* Work instructions:
- a) Retype the hedgehog forum thread between "## Guest (Aug" and "are perfectly healthy.", inclusive.
- b) List every kind of animal named in the hedgehog forum thread.

* Supplied passage:
==============================
# the opisite of obese



## hedgiebum14 (Jul 25, 2011)

ive had rose for 5 months now and she's about the size of a full grown teddy bear hamster. i think she was a runt but i could be wrong, any ideas of whats wrong with her and do you think shell grow?


----------



## Guest (Aug 16, 2011)

hedgiebum14 said:


> ive had rose for 5 months now and she's about the size of a full grown teddy bear hamster. i think she was a runt but i could be wrong, any ideas of whats wrong with her and do you think shell grow?


Some hedgehogs are naturally smaller framed averaging in the mid 250gs to 300gs and are perfectly healthy.

You want your hedgehogs body to look more like this:

()

and not this:

)(

If your hedgehog has an hourglass like body shape you'll want to add more fat to her diet such as supplementing more meal worms into her daily intake.
==============================
* Data under study:
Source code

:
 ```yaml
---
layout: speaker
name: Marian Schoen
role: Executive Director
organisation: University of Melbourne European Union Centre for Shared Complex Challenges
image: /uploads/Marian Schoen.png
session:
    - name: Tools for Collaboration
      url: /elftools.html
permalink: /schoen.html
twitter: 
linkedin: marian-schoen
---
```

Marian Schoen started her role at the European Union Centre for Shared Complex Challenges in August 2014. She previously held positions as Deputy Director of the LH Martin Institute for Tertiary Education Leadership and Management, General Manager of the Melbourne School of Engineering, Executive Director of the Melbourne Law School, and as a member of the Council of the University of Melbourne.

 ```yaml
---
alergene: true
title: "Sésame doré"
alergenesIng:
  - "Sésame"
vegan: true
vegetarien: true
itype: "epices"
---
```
==============================
* Set of answers:
- a)
## Guest (Aug 16, 2011)

hedgiebum14 said:


> ive had rose for 5 months now and she's about the size of a full grown teddy bear hamster. i think she was a runt but i could be wrong, any ideas of whats wrong with her and do you think shell grow?


Some hedgehogs are naturally smaller framed averaging in the mid 250gs to 300gs and are perfectly healthy.

- b)
- hedgehog
- teddy bear hamster
- meal worm